The number of genes found in the region range from 200 to 600 per genome.  These clusters are distributed among their chromosomes. For example Homo sapiens, have secondary constrictions for rRNA genes in five pairs of homologous chromosomes- 13, 14, 15, 21 and 22.



·       Most complicated organization of rRNA genes is, one of the rRNA components called 5s RNA.  This rRNA gene is not located with major rRNA gene segments but found elsewhere. 

The 5s rRNA genes are distributed all over the genomic chromosomes, some are found near the tips of certain chromosome just behind telomeres, and others are located elsewhere.

·       In real terms, though the rRNA genes are clustered as tandem repeats, each of the ribosomal genes show their own structural features.  And they separated by intergenic spaces IGS, which are not transcribed, but contain core promoter elements.  The spacer regions can be as large as 3.3kb to 11.2kbp in species of Drosophila.  This length varies among the animal and plant species long.


Drosophila-Diagram shows position of PCR product and primers, Hae III restriction sites at the ends of the intergenic spacer (IGS) region, and hybridization probe used in this study [modified from 9, 14].Mateos and Markow BMC Evolutionary Biology 2005 5:46


·       And the spacer regions themselves are organized into blocks, each of which have their own sequence elements that promote transcriptional initiation, perhaps they act as enhancers.  Basically they all have what is an essential structural elemental of a promoter.

The consensus promoter elemental feature of all rRNA is presence of core structure encompassing about 40 bp from the start site. 

·       A consensus sequence that has been established from several rRNA genes is the presence of a sequence from start site of transcription.

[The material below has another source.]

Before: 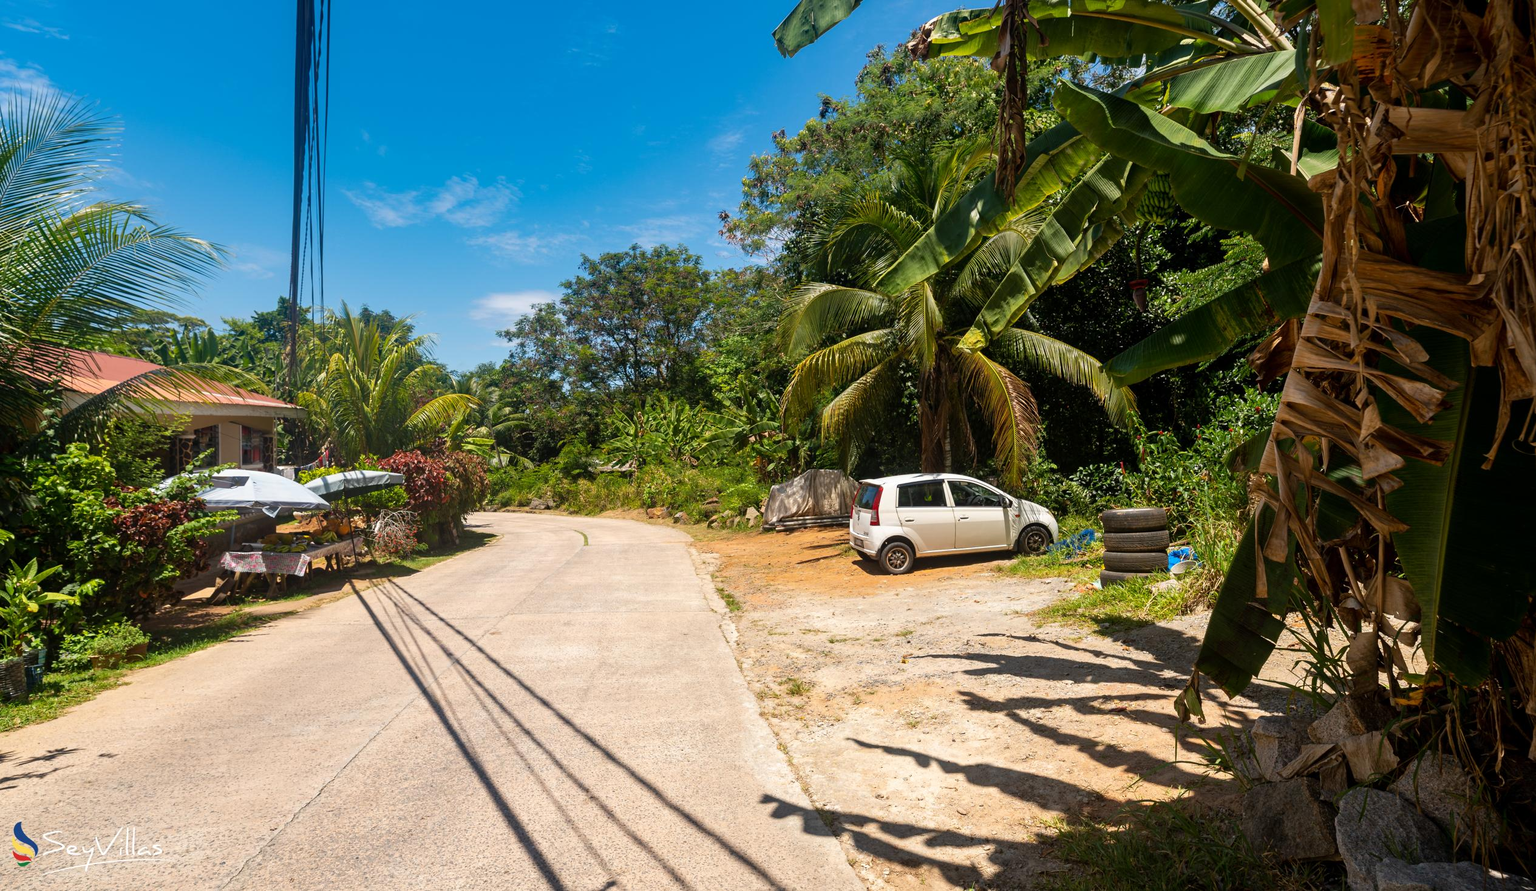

It is important to note the rRNA genes don’t have TATA boxes in their promoters.   But they contain an 11 base pair elements surrounding the start site called INR sequences; (py) 2-C- [A]-(py) 5.  This is to some extent true for protein coding genes.  At start site the sequence invariably starts with A and some times it is G. 

·       It has, what is termed as core promoter region between (-) 10 and (-) 45 and an upstream control elements (UCE)at (-) 110, it is the region to which upstream element binding factors bind.

Between –110 and –142 regions a GC rich sequence is present.

·       At the start region it has --3(py) - A – 3-4 (py).

·       The core region attracts selectivity factor SL-I, 3 TAFs (TBP associated factors) and TBP (TATA binding factors).  Positioning of the TBP is assisted and determined by the SL-I and then TAFs bring TBP.

·       It is now known that two histone like proteins are also associated with this complex.

This assembly ultimately brings RNA pol-I to the site.  But the activation depends on upstream control element binding factors UBF 1; they bind not only to the core but also to UCE. 

·       UBFI binding results in protein-protein interaction in such a way two units of UBFs join with one another with a DNA loop, and activate the RNA pol-I complex.



Transcription Terminator regions and Termination:


         Figure 4.


Transcription termination takes far beyond the coding region of rRNA, and the region contains a (T)n sequences recognized by a set of protein-factors called ancillary factors (TTERF)/TTFs, which make the RNAP I to dissociate from the rRNA and the DNA template.

Mammalian RNAPI termination. Transcription terminates at the transcript release element composed of a stretch of Ts, upstream of the TTF-I-mediated pause site. The release factor PTRF, which interacts with RNAPI and TTF-I, recognizes the transcript release element and most likely binds the stretch of Us on the nascent RNA. The RNAPI-specific subunit Rpa12 also plays a role in yeast RNAPI termination that is possibly conserved in mammals. After cleavage of the precursor downstream from the 28S gene, Xrn2 degrades the downstream RNA, “catches up” with RNAPI, and participates in RNAPI release, possibly in conjunction with SETX. An unidentified 3′–5′ exonuclease might be involved in processing of the rRNA precursor.